Among the entries below, retype exactly the lines starting with the one with "Real Konsult, one" and going on through the one with "Refund policy", but not the pictures.

(Data Opens)

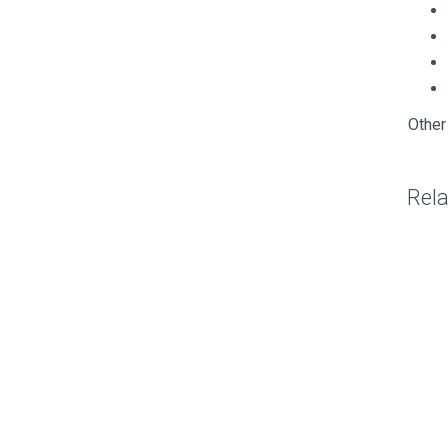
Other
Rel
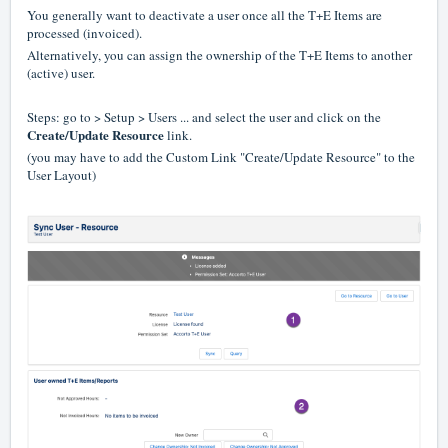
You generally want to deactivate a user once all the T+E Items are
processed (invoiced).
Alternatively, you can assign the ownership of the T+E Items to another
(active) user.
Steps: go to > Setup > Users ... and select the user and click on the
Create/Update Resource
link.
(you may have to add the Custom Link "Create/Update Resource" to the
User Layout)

(Data Closes)
(Data Opens)

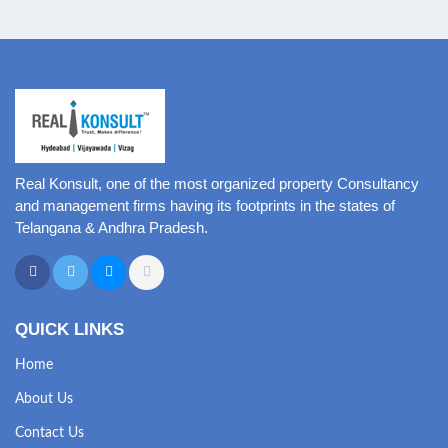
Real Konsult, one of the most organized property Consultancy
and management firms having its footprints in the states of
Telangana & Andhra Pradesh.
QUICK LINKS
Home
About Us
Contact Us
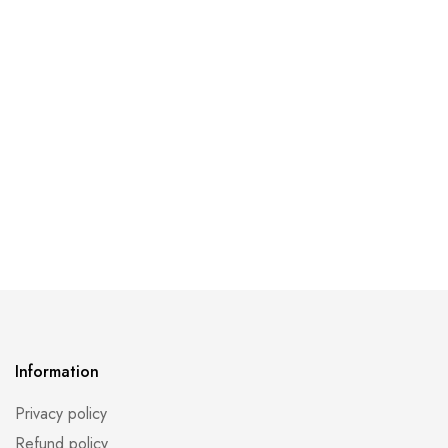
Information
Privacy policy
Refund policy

(Data Closes)

Answer section:
Real Konsult, one of the most organized property Consultancy
and management firms having its footprints in the states of
Telangana & Andhra Pradesh.
QUICK LINKS
Home
About Us
Contact Us
Information
Privacy policy
Refund policy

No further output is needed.